The UK will remain in lockdown for "at least" three more weeks as Dominic Raab, the Foreign Secretary, urged the British public to be patient, at a Downing St press conference overnight.
Raab, who is deputising for Prime Minister Boris Johnson while he recovers from Covid-19, said that lifting lockdown measures would risk a second peak with more deaths and a second lockdown.
"We've come too far, we've lost too many loved ones," said Raab, adding: "There is light at the end of the tunnel."
He stressed that the government would not relax lockdown unless five of its red lines were met. These included a sustained fall in daily death rates, sufficiently high numbers of personal protective equipment (PPE), testing and critical care, as well as confidence that any measures would not risk a second peak of the virus.
Calling this a "delicate and dangerous" time in the outbreak, Raab said: "Now is not the time to give coronavirus a second chance."
Under the extended lockdown measures, people were only allowed to leave their homes under a list of "very limited purposes", public gatherings of more than two people were banned and non-essential shops ordered to close.
These measures, introduced on March 2, were enforced by police.
Professor Gary McLean, Professor in Molecular Immunology, London Metropolitan University, said the decision makes "complete sense".
"They are quite rightly making sure that this outbreak does not expand further by releasing the control measures too soon, considering that the government were so slow in the initial phases of the pandemic to introduce lockdown this shows that they are listening and learning.
"The UK control measures should also reflect what has happened in other countries and learn from them.
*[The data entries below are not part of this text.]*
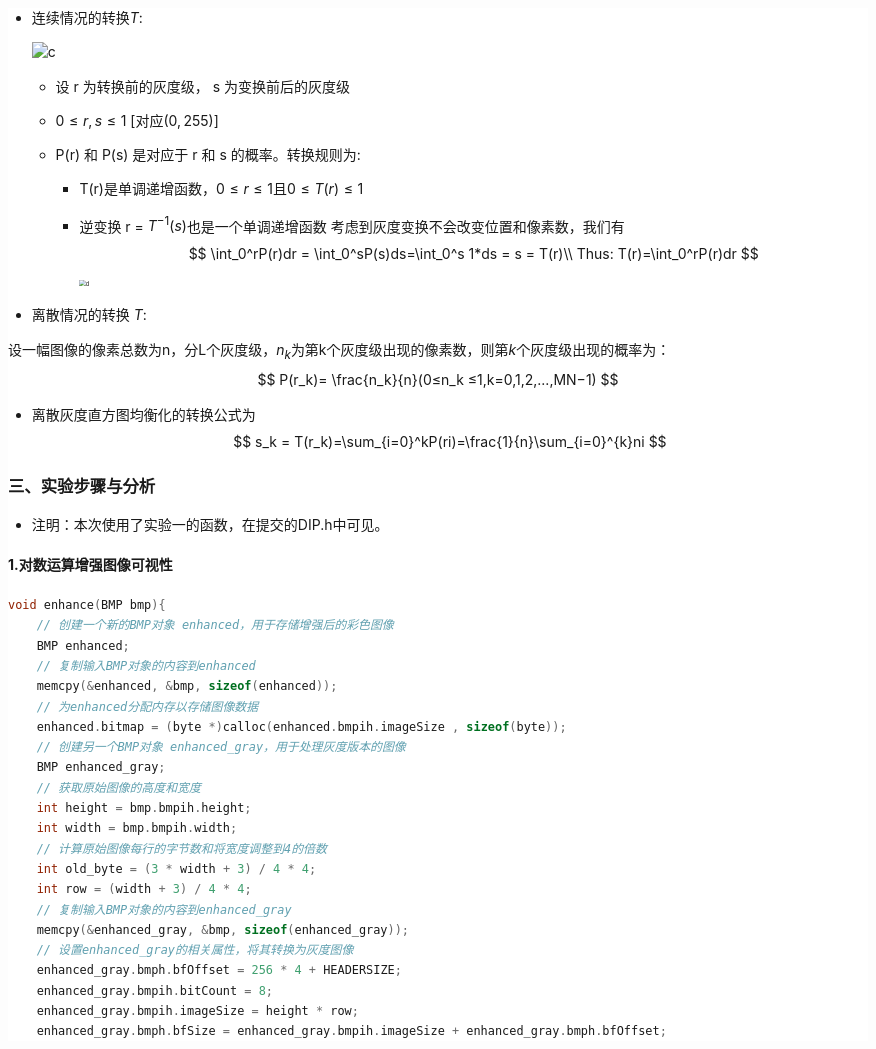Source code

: 

* 连续情况的转换$T$:

  ![c](/Users/lily/Desktop/DIPLab3/c.png)

  <div STYLE="page-break-after: always;"></div>

  

  

  - 设 r 为转换前的灰度级， s 为变换前后的灰度级

  - $0 ≤ r,s ≤ 1$ [对应$(0,255)$]

  - P(r) 和 P(s) 是对应于 r 和 s 的概率。转换规则为:

    * T(r)是单调递增函数，$0≤r≤1$且$0≤T(r)≤1$

    * 逆变换 r = $T^{-1}(s)$也是一个单调递增函数 考虑到灰度变换不会改变位置和像素数，我们有
      $$
      \int_0^rP(r)dr = \int_0^sP(s)ds=\int_0^s 1*ds = s = T(r)\\
      Thus: T(r)=\int_0^rP(r)dr
      $$
      <img src="/Users/lily/Desktop/DIPLab3/d.png" alt="d" style="zoom:40%;" />



* 离散情况的转换 $T$:

设一幅图像的像素总数为n，分L个灰度级，$n_k$为第k个灰度级出现的像素数，则第$k$个灰度级出现的概率为：
$$
P(r_k)= \frac{n_k}{n}(0≤n_k ≤1,k=0,1,2,...,MN−1)
$$

* 离散灰度直方图均衡化的转换公式为
  $$
  s_k = T(r_k)=\sum_{i=0}^kP(ri)=\frac{1}{n}\sum_{i=0}^{k}ni
  $$

<div STYLE="page-break-after: always;"></div>

###  三、实验步骤与分析

* 注明：本次使用了实验一的函数，在提交的DIP.h中可见。

#### 1.对数运算增强图像可视性

```C
void enhance(BMP bmp){
    // 创建一个新的BMP对象 enhanced，用于存储增强后的彩色图像
    BMP enhanced;
    // 复制输入BMP对象的内容到enhanced
    memcpy(&enhanced, &bmp, sizeof(enhanced));
    // 为enhanced分配内存以存储图像数据
    enhanced.bitmap = (byte *)calloc(enhanced.bmpih.imageSize , sizeof(byte));
    // 创建另一个BMP对象 enhanced_gray，用于处理灰度版本的图像
    BMP enhanced_gray;
    // 获取原始图像的高度和宽度
    int height = bmp.bmpih.height;
    int width = bmp.bmpih.width;
    // 计算原始图像每行的字节数和将宽度调整到4的倍数
    int old_byte = (3 * width + 3) / 4 * 4;
    int row = (width + 3) / 4 * 4;
    // 复制输入BMP对象的内容到enhanced_gray
    memcpy(&enhanced_gray, &bmp, sizeof(enhanced_gray));
    // 设置enhanced_gray的相关属性，将其转换为灰度图像
    enhanced_gray.bmph.bfOffset = 256 * 4 + HEADERSIZE;
    enhanced_gray.bmpih.bitCount = 8;
    enhanced_gray.bmpih.imageSize = height * row;
    enhanced_gray.bmph.bfSize = enhanced_gray.bmpih.imageSize + enhanced_gray.bmph.bfOffset;
```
Wuhan, in China, had lockdown for 11 weeks and had far fewer cases than the UK at the time of lockdown. Europe has been too slow to react and the virus testing is not on a large enough scale, except for in Germany. Other European countries are still in lockdown, although some with fewer cases are relieving some control measures slowly.
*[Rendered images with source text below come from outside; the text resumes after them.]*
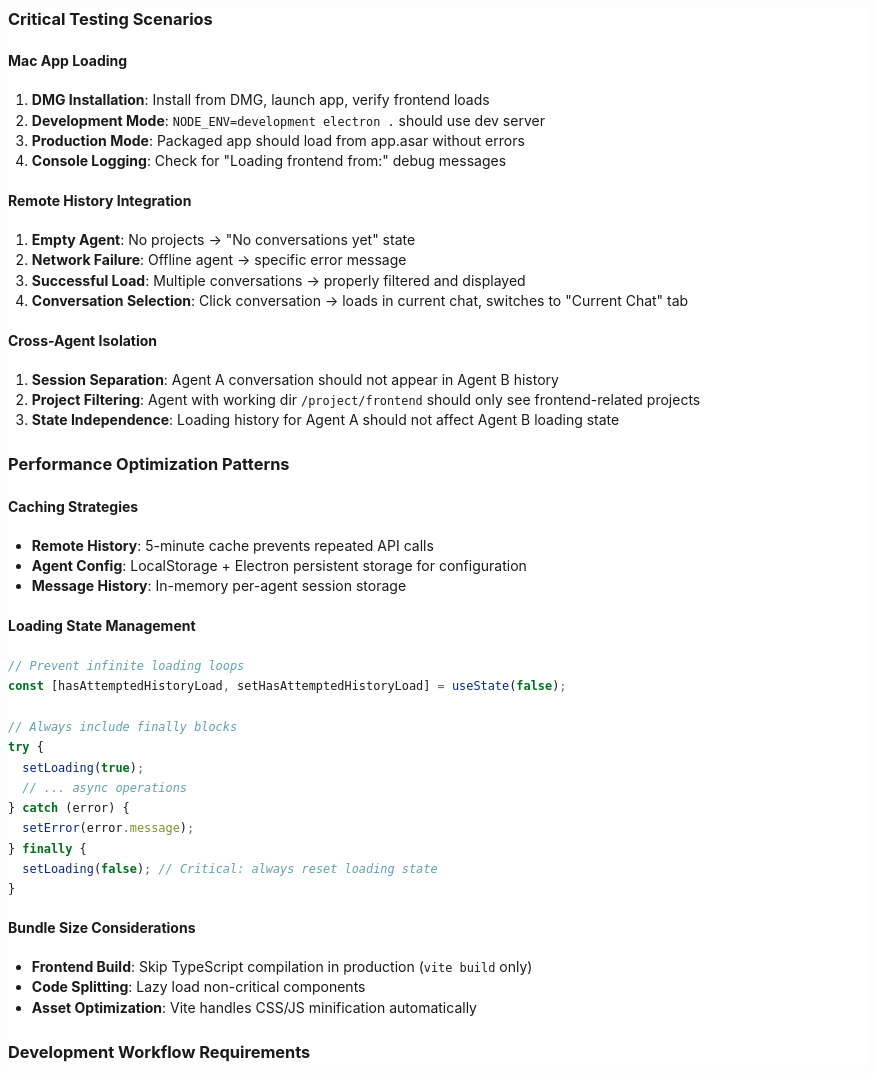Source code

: ### Critical Testing Scenarios

#### Mac App Loading
1. **DMG Installation**: Install from DMG, launch app, verify frontend loads
2. **Development Mode**: `NODE_ENV=development electron .` should use dev server
3. **Production Mode**: Packaged app should load from app.asar without errors
4. **Console Logging**: Check for "Loading frontend from:" debug messages

#### Remote History Integration
1. **Empty Agent**: No projects → "No conversations yet" state
2. **Network Failure**: Offline agent → specific error message
3. **Successful Load**: Multiple conversations → properly filtered and displayed
4. **Conversation Selection**: Click conversation → loads in current chat, switches to "Current Chat" tab

#### Cross-Agent Isolation
1. **Session Separation**: Agent A conversation should not appear in Agent B history
2. **Project Filtering**: Agent with working dir `/project/frontend` should only see frontend-related projects
3. **State Independence**: Loading history for Agent A should not affect Agent B loading state

### Performance Optimization Patterns

#### Caching Strategies
- **Remote History**: 5-minute cache prevents repeated API calls
- **Agent Config**: LocalStorage + Electron persistent storage for configuration
- **Message History**: In-memory per-agent session storage

#### Loading State Management
```javascript
// Prevent infinite loading loops
const [hasAttemptedHistoryLoad, setHasAttemptedHistoryLoad] = useState(false);

// Always include finally blocks
try {
  setLoading(true);
  // ... async operations
} catch (error) {
  setError(error.message);
} finally {
  setLoading(false); // Critical: always reset loading state
}
```

#### Bundle Size Considerations
- **Frontend Build**: Skip TypeScript compilation in production (`vite build` only)
- **Code Splitting**: Lazy load non-critical components
- **Asset Optimization**: Vite handles CSS/JS minification automatically

### Development Workflow Requirements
"This will take time and the government is behaving responsibly and carefully now – they were slow to act in March, though, and could have done much more earlier."
Meanwhile, other European nations are facing their second major challenge of the coronavirus pandemic – tackling how to lift restrictions while keeping coronavirus transmission suppressed, news.com.au reported.
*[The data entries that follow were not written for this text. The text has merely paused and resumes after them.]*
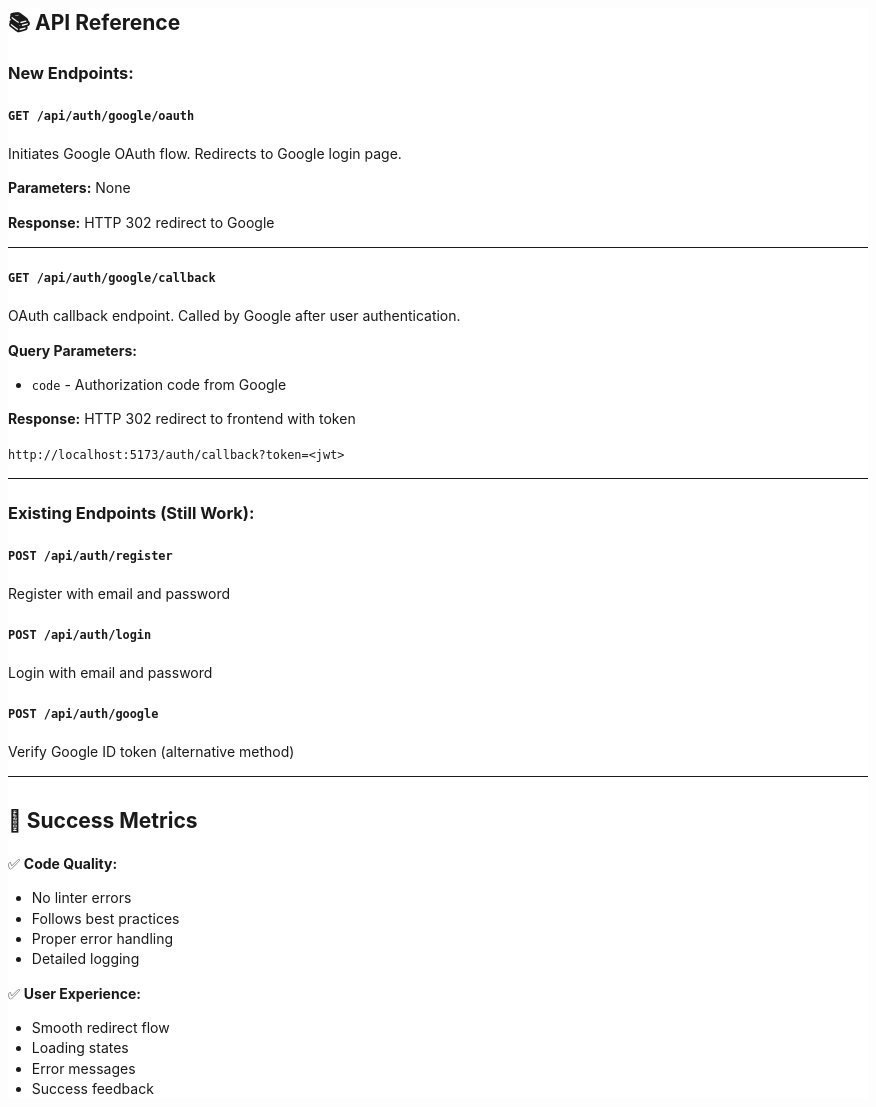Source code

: 
## 📚 API Reference

### New Endpoints:

#### `GET /api/auth/google/oauth`
Initiates Google OAuth flow. Redirects to Google login page.

**Parameters:** None

**Response:** HTTP 302 redirect to Google

---

#### `GET /api/auth/google/callback`
OAuth callback endpoint. Called by Google after user authentication.

**Query Parameters:**
- `code` - Authorization code from Google

**Response:** HTTP 302 redirect to frontend with token
```
http://localhost:5173/auth/callback?token=<jwt>
```

---

### Existing Endpoints (Still Work):

#### `POST /api/auth/register`
Register with email and password

#### `POST /api/auth/login`
Login with email and password

#### `POST /api/auth/google`
Verify Google ID token (alternative method)

---

## 🎉 Success Metrics

✅ **Code Quality:**
- No linter errors
- Follows best practices
- Proper error handling
- Detailed logging

✅ **User Experience:**
- Smooth redirect flow
- Loading states
- Error messages
- Success feedback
Spain, Italy, Germany, Austria and Denmark have announced plans to lift restrictions in the coming days and weeks after cases of the virus appeared to decline.
However, France and Belgium will also remain in lockdown until early May as case numbers and deaths remain high.
Europe has seen at least one million cases of coronavirus across the continent, killing more than 85,000 people and making it responsible for at least half of the global coronavirus burden.
France has said that its death toll of those in hospitals and nursing homes has risen to 17,920, up from 17,167 the previous day.